Funny, this morning I came to the same conclusion after some googling. A xen box with two bridges should be considered normal, and it should not break anything inside or outside the box.
There are good instructions on the net for installing 2 virtual bridges on a xen box. But I have found no mention of this specific dual-bridge problem I have: that ip traffic goes in ok through any physical nic to the dom0 or domUs, but all replies are routed to only one nic (the default gateway). (I verified this with tcpdump.)
John Pierce's advice was simple and correct. If you don't want to set up ifup-post scripts of your own, you can use shorewall. Shorewall is actually more complex, but you don't have to understand much about the "ip" tool to use it.

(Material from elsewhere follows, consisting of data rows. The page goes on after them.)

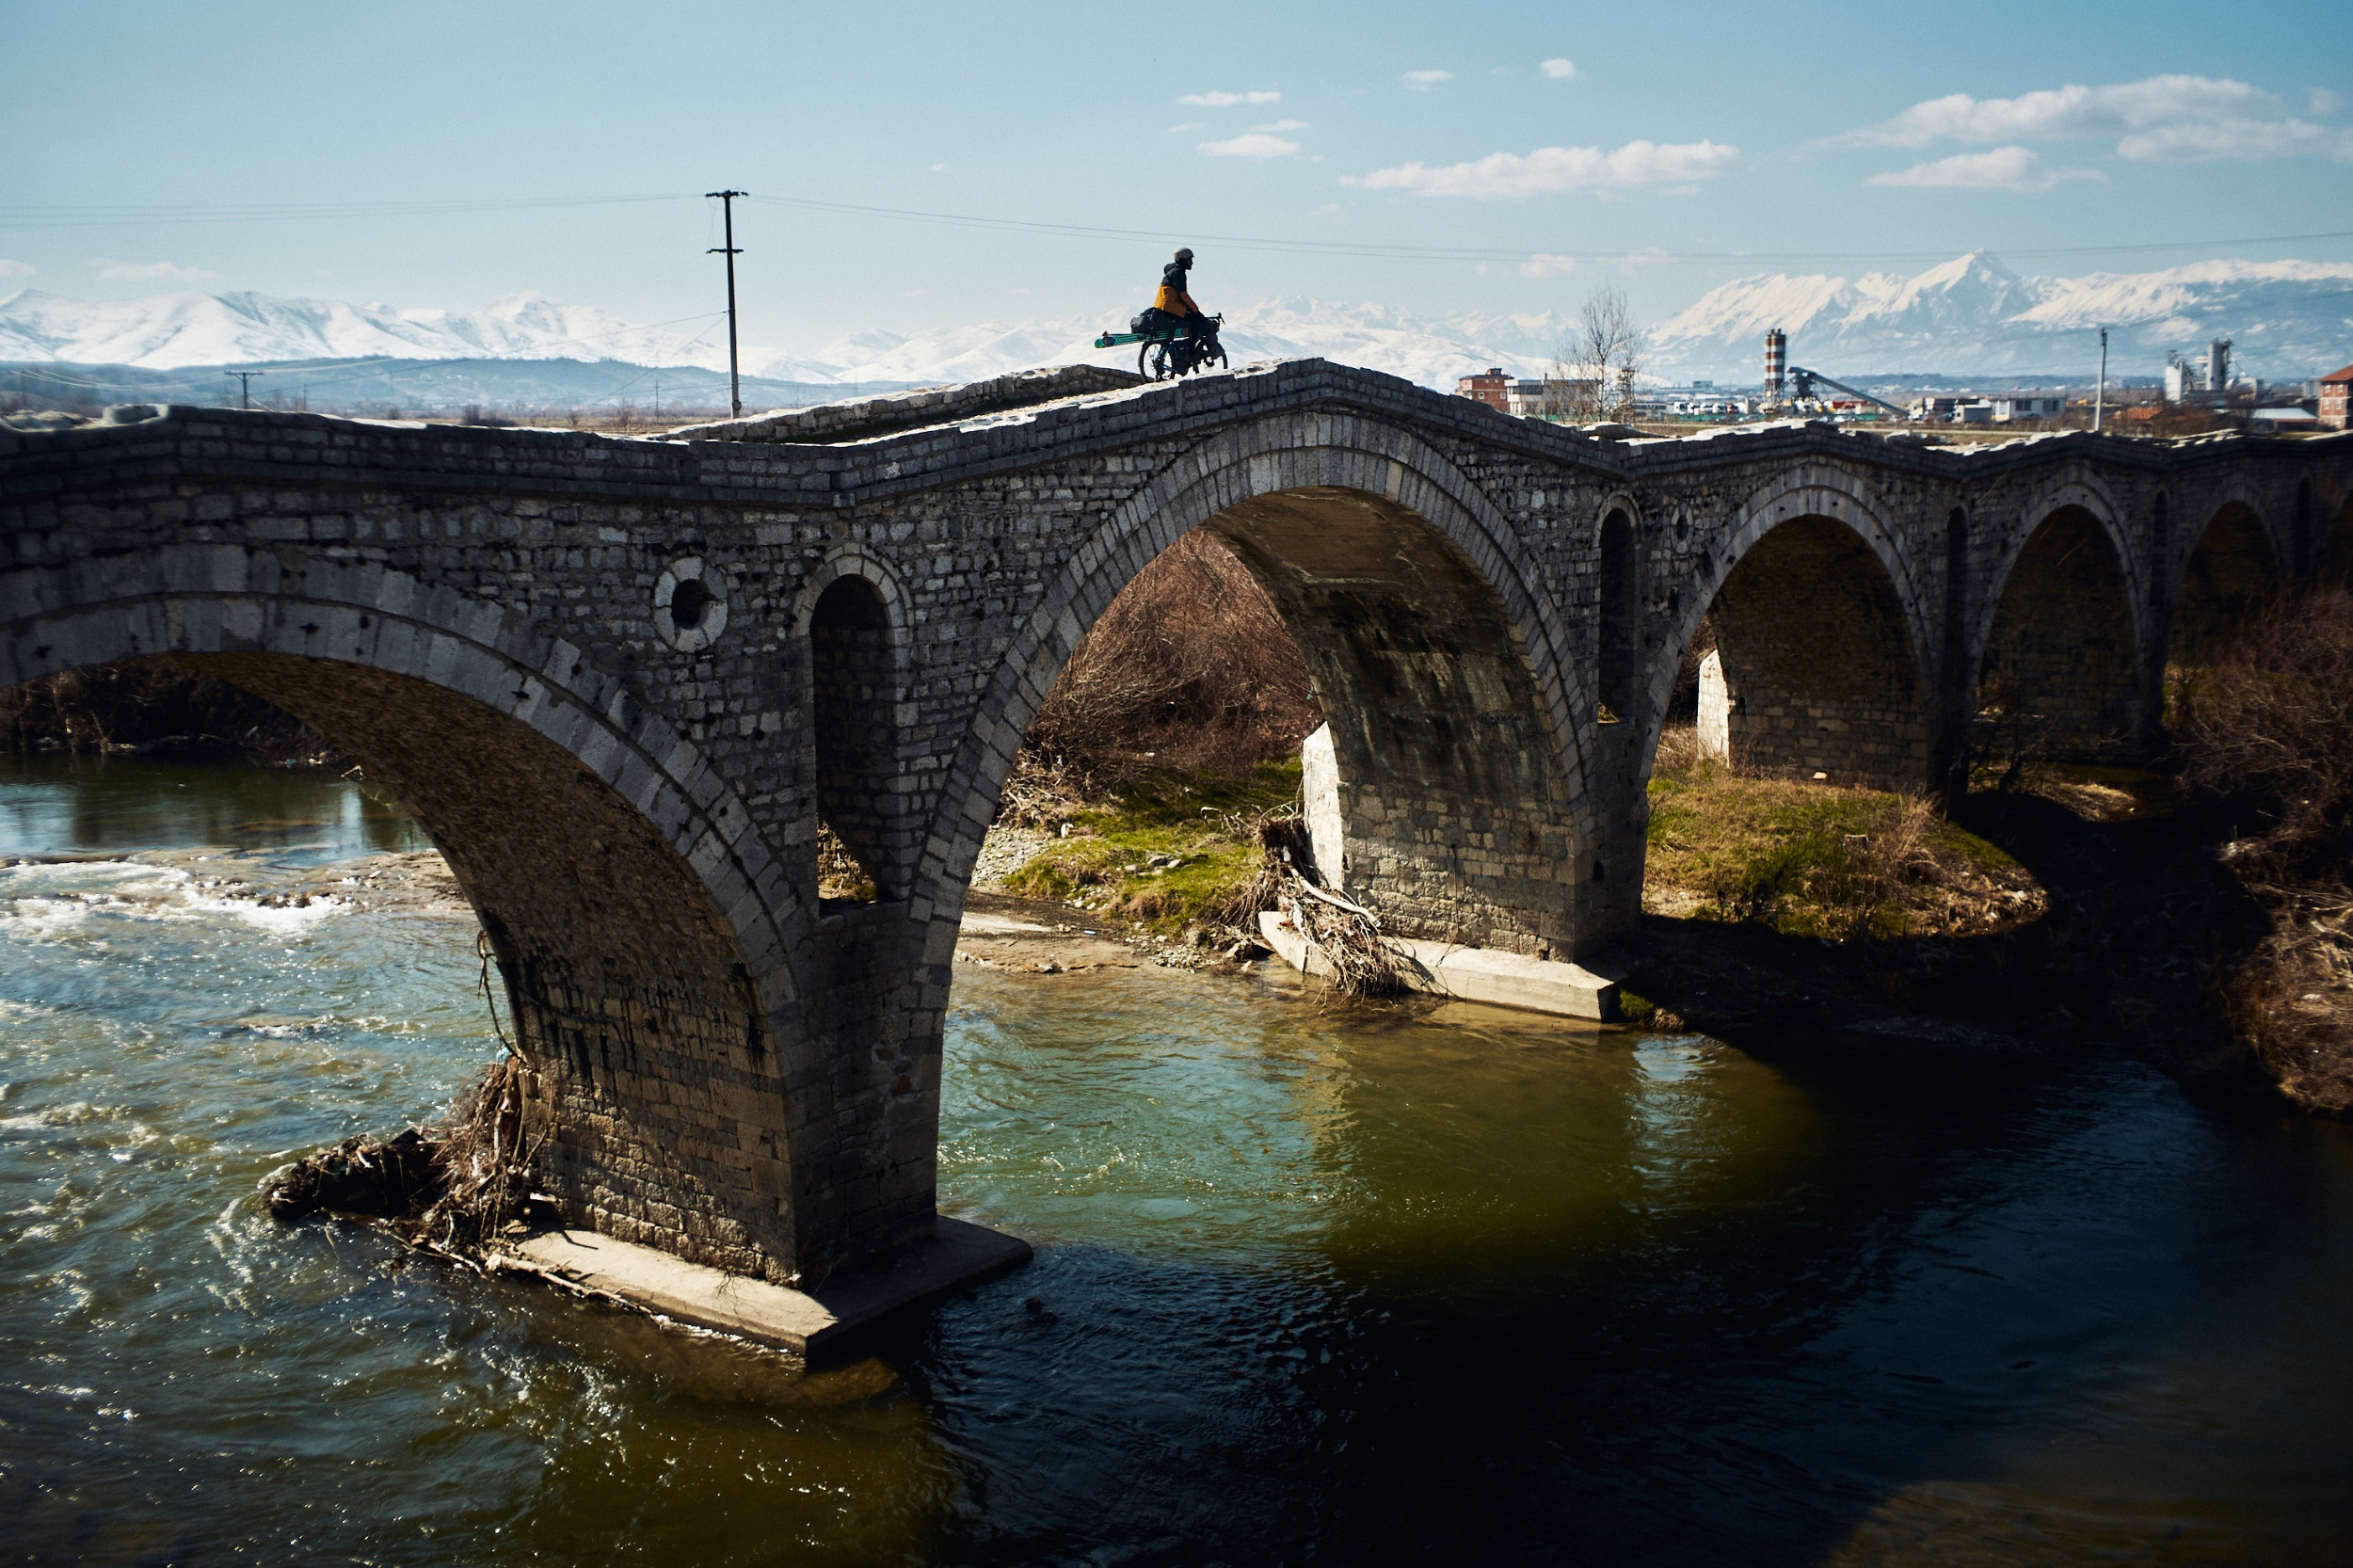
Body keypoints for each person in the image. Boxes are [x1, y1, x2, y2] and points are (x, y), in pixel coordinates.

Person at [1145, 248, 1210, 337]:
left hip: (1163, 307)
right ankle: (1191, 350)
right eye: (1189, 260)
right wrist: (1197, 312)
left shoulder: (1173, 271)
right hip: (1170, 308)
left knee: (1191, 317)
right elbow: (1184, 296)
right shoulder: (1178, 273)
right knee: (1196, 322)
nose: (1192, 262)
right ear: (1183, 260)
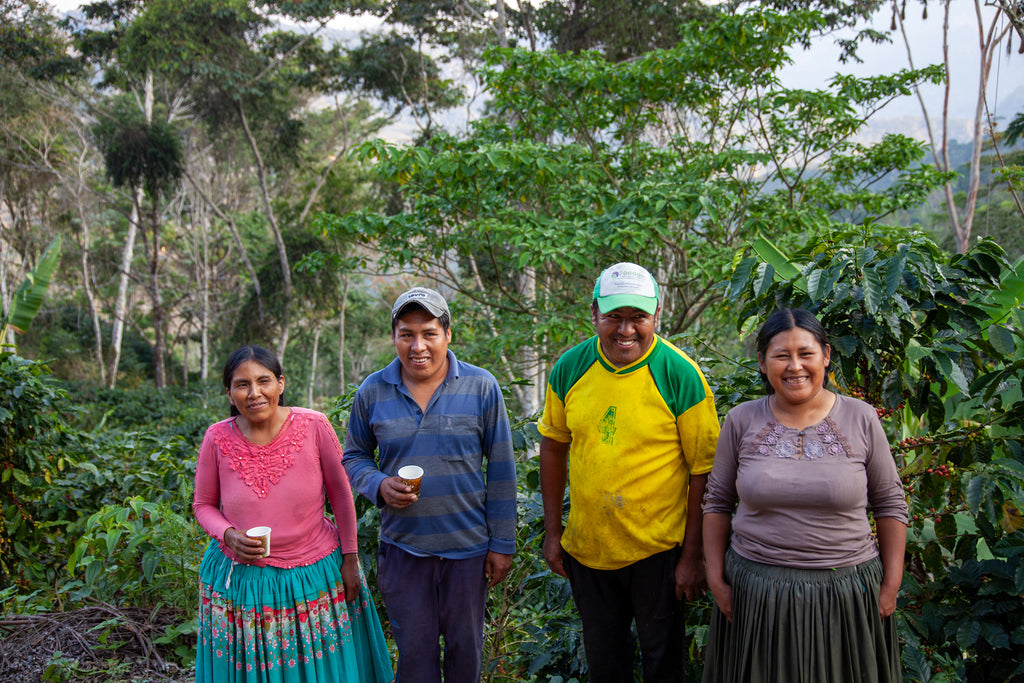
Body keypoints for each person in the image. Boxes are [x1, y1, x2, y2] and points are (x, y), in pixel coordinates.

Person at [702, 308, 908, 683]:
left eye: (806, 353)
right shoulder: (741, 419)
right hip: (757, 595)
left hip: (847, 595)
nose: (794, 366)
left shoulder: (861, 418)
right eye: (781, 355)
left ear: (826, 356)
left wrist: (891, 584)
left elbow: (890, 502)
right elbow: (717, 502)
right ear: (763, 363)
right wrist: (716, 579)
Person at [538, 262, 721, 683]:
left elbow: (704, 472)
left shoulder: (680, 374)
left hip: (659, 552)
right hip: (589, 549)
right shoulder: (570, 368)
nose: (626, 330)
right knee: (605, 664)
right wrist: (553, 533)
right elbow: (553, 447)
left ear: (656, 315)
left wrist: (693, 556)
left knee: (663, 663)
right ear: (594, 315)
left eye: (638, 317)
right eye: (614, 317)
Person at [343, 286, 517, 683]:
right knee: (415, 662)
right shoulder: (372, 391)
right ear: (394, 337)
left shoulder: (481, 386)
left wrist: (502, 545)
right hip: (404, 552)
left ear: (447, 335)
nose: (418, 345)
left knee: (464, 660)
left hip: (468, 554)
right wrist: (379, 485)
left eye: (429, 333)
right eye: (407, 334)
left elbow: (503, 470)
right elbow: (353, 456)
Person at [193, 345, 393, 683]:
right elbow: (203, 505)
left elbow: (342, 495)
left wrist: (350, 557)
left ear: (281, 384)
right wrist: (229, 535)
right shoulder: (217, 437)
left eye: (264, 381)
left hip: (313, 576)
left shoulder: (314, 426)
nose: (254, 393)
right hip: (243, 581)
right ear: (229, 392)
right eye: (242, 384)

I am going to try this first without Shorewall (simpler, I hope).
John, could you elaborate a little on this (I never had to adjust routing before):
On 10.5.2010 21.15, John R Pierce wrote:
something like...
[after setting up network 1 the 'normal' way, we add these rules for network 2...]
NET2=xxx.yyy.zzz.www/26 NET2GWY=xxx.yyy.zzz.wwx ip rule add from $NET2 table 200 ip route add default via $NET2GWY dev eth1 table 200 ip route flush cache
so... any packet thats 'from' the subnet $NET2 is tagged to use ip routing table '200' (quite arbitrary), and in turn route table 200 specifies a different default gateway.
Where should I put that script? network-scripts/ifup-post? What would your "table 200" look like, and where should I put that?